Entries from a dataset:

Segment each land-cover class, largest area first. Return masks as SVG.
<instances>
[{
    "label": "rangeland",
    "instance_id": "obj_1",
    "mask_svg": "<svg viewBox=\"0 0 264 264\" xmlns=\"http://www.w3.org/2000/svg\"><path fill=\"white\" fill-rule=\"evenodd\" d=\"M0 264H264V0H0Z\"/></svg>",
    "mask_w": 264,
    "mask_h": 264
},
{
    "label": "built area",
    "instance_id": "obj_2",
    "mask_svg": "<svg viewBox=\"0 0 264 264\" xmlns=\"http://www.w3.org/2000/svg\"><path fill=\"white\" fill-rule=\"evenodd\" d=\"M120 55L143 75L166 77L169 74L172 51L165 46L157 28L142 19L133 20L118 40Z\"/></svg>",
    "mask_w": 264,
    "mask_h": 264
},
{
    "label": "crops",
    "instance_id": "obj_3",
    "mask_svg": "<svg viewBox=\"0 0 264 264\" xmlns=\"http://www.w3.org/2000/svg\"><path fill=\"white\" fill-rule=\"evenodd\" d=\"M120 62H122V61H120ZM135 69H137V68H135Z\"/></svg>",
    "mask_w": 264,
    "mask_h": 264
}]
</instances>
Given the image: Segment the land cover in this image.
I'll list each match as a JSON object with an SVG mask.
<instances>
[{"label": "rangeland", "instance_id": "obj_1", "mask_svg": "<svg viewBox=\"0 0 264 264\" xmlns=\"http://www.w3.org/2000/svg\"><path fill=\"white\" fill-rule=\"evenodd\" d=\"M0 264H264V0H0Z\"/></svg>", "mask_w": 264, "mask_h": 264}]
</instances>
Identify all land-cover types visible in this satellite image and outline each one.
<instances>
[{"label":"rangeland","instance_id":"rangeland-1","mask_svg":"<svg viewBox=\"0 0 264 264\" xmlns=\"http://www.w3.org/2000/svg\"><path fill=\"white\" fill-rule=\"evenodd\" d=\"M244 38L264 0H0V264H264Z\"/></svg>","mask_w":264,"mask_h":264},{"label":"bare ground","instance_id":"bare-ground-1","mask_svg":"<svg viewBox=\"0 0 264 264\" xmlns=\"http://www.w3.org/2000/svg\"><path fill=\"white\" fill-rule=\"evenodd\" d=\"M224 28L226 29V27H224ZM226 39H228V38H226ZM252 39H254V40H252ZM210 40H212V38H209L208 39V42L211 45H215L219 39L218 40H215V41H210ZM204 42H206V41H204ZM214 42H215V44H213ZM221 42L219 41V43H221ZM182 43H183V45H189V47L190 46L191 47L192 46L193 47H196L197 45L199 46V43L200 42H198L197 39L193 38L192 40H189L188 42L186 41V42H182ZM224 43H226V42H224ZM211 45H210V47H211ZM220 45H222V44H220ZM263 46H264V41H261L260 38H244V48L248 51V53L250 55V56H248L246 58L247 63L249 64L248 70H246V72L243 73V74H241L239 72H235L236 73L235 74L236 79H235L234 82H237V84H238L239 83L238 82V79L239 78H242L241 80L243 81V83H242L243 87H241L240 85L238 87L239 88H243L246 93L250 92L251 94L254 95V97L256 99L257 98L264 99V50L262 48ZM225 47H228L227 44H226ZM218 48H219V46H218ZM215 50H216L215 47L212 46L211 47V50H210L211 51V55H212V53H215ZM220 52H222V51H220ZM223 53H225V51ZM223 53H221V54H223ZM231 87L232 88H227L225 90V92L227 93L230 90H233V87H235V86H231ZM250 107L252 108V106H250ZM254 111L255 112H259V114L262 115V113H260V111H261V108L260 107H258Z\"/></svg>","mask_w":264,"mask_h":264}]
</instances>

▶ Written instruction
Please show every line above that contains the word "each".

▶ Worked solution
Segment each land-cover class, largest area first. Return masks as SVG.
I'll list each match as a JSON object with an SVG mask.
Identify all land-cover types visible in this satellite image and outline each one.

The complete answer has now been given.